As King Arthur, Glimmerglass veteran David Pittsinger captured the audience’s affection from his first stage appearance lurking about in simple tights and tunic. Pittsinger’s Arthur was so free from affectation that his future bride didn’t even recognize the once and future king (and perhaps not the audience either). Like Chuchman, Pittsinger also manipulated his well-trained bass-baritone to fit the musical theater genre, clipping the ends of notes to fit the mood of songs like “Camelot”. While one expects anyone who portrays King Arthur to be an accomplished actor, it’s a treat to hear an Arthur who can actually sing the role.

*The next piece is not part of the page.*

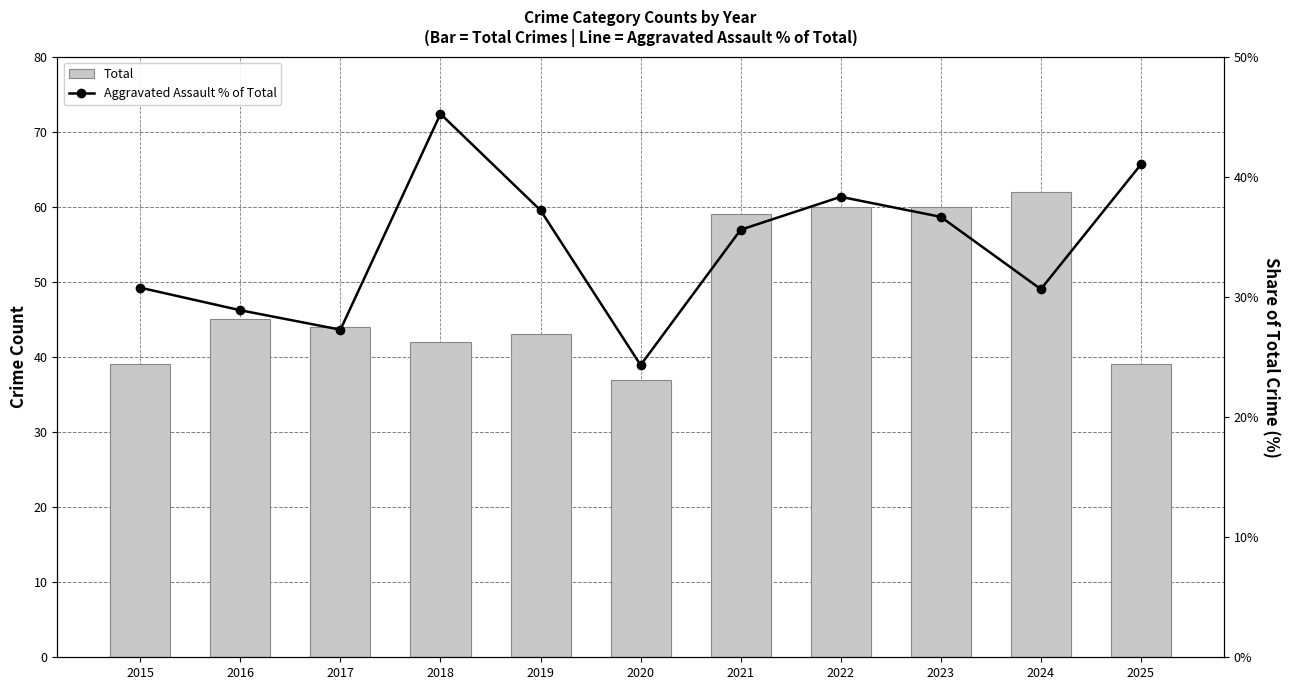

What are all the series names shown in the legend?

Total, Aggravated Assault % of Total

The show-stealing nod must go to musical theater star Jack Noseworthy as the loathsome Mordred, bastard son of Arthur. As the show is written, no-one puts the bastard in “bastard” better than Mordred, and you simply love hating him throughout. That has all to do with Noseworthy’s ability to sing and dance his medieval boots off. In this role, he conveyed a scheming, conniving quality and at the same time a polished showmanship that reminded me of Joel Grey in his prime. Five out of five greasy, black banana peels to Noseworthy’s Mordred whose “Fie on Goodness” was a bona fide showstopper. For his exemplary efforts as a baddie, he was robustly booed at curtain call.

What would any legend of Arthur story be without a Merlin? Wynn Harmon delighted as the lovable magician who goes through eternity backwards and again as Sir Pellinore, the dotty right-hand knight of King Arthur, who puts him wise to Mordred’s villainous ways.

Of course, none would succeed in any American musical without loving and spirited musical direction and conducting, which James Lowe so capably provided. A final royal accolade goes to the ensemble, whose “Ascot Gavotte”-like number while viewing the joust was so engaging, among others.

Congratulations to the cast and crew of Lerner and Loewe’s Camelot at Glimmerglass – a majestic success to be savored by simple folk, fancy folk, and everyone in between who loves great entertainment.